### The problem
For this exercise, write out the full listing that follows exactly and skip its pictures.

━━━━━ Records to use

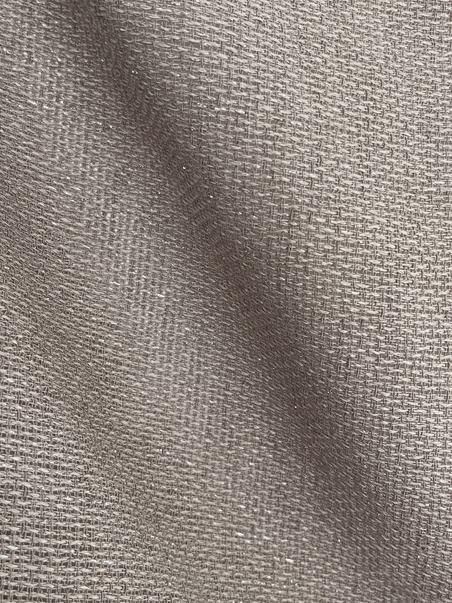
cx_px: 188
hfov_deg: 36.7
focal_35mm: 39
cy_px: 282
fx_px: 679
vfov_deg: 47.8
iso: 32
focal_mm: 5.1
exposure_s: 1/222
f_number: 1.6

━━━━━━━━━━

### Written solution
cx_px: 188
hfov_deg: 36.7
focal_35mm: 39
cy_px: 282
fx_px: 679
vfov_deg: 47.8
iso: 32
focal_mm: 5.1
exposure_s: 1/222
f_number: 1.6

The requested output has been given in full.